▶ [Aim of the task] Scan the records below. Copy every line in which the word "with" appears.

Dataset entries
__________
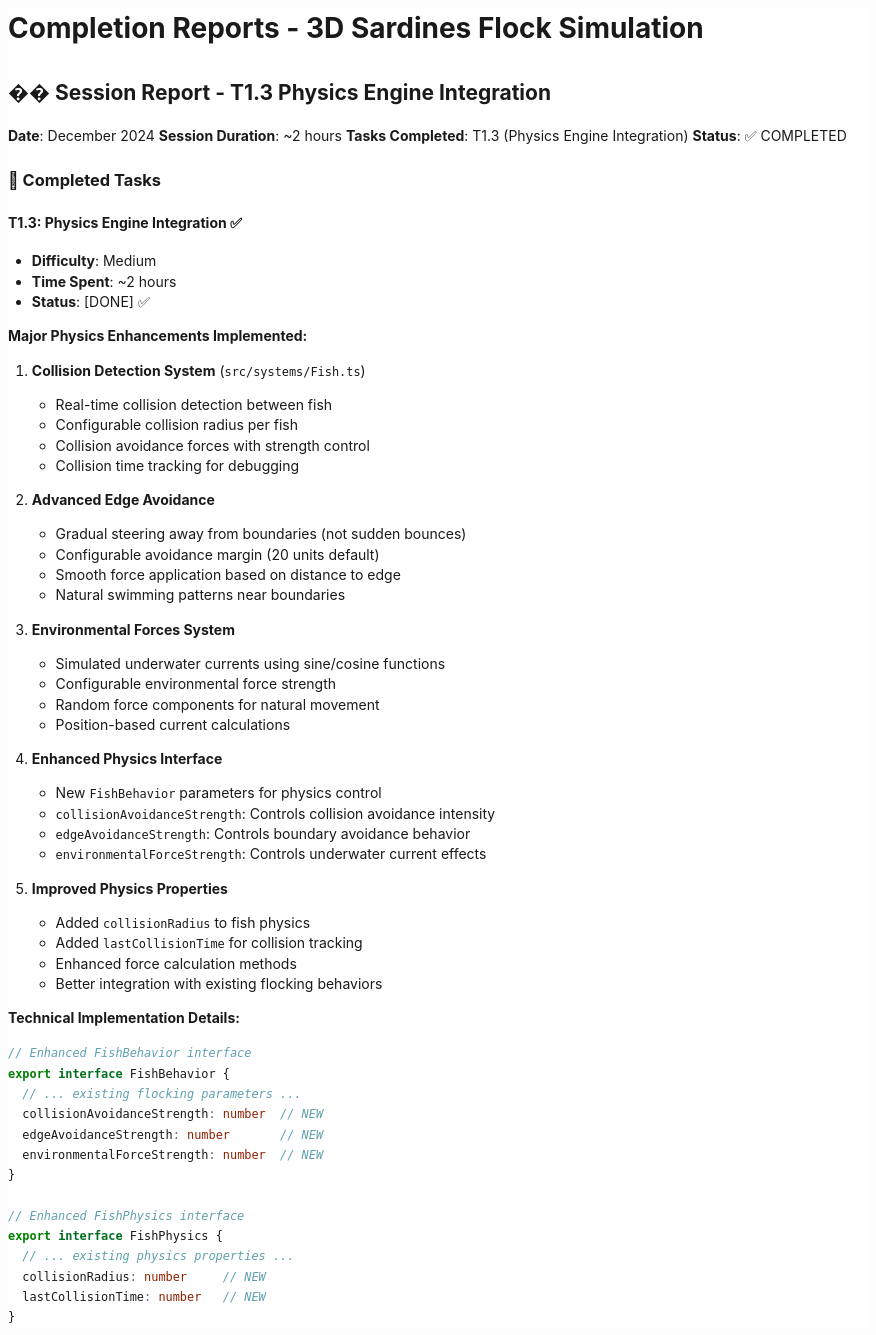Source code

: # Completion Reports - 3D Sardines Flock Simulation

## �� Session Report - T1.3 Physics Engine Integration

**Date**: December 2024
**Session Duration**: ~2 hours
**Tasks Completed**: T1.3 (Physics Engine Integration)
**Status**: ✅ COMPLETED

### 🎯 Completed Tasks

#### T1.3: Physics Engine Integration ✅
- **Difficulty**: Medium
- **Time Spent**: ~2 hours
- **Status**: [DONE] ✅

**Major Physics Enhancements Implemented:**

1. **Collision Detection System** (`src/systems/Fish.ts`)
   - Real-time collision detection between fish
   - Configurable collision radius per fish
   - Collision avoidance forces with strength control
   - Collision time tracking for debugging

2. **Advanced Edge Avoidance**
   - Gradual steering away from boundaries (not sudden bounces)
   - Configurable avoidance margin (20 units default)
   - Smooth force application based on distance to edge
   - Natural swimming patterns near boundaries

3. **Environmental Forces System**
   - Simulated underwater currents using sine/cosine functions
   - Configurable environmental force strength
   - Random force components for natural movement
   - Position-based current calculations

4. **Enhanced Physics Interface**
   - New `FishBehavior` parameters for physics control
   - `collisionAvoidanceStrength`: Controls collision avoidance intensity
   - `edgeAvoidanceStrength`: Controls boundary avoidance behavior
   - `environmentalForceStrength`: Controls underwater current effects

5. **Improved Physics Properties**
   - Added `collisionRadius` to fish physics
   - Added `lastCollisionTime` for collision tracking
   - Enhanced force calculation methods
   - Better integration with existing flocking behaviors

**Technical Implementation Details:**

```typescript
// Enhanced FishBehavior interface
export interface FishBehavior {
  // ... existing flocking parameters ...
  collisionAvoidanceStrength: number  // NEW
  edgeAvoidanceStrength: number       // NEW
  environmentalForceStrength: number  // NEW
}

// Enhanced FishPhysics interface
export interface FishPhysics {
  // ... existing physics properties ...
  collisionRadius: number     // NEW
  lastCollisionTime: number   // NEW
}
```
__________
▶ [The answer]
   - Collision avoidance forces with strength control
   - Better integration with existing flocking behaviors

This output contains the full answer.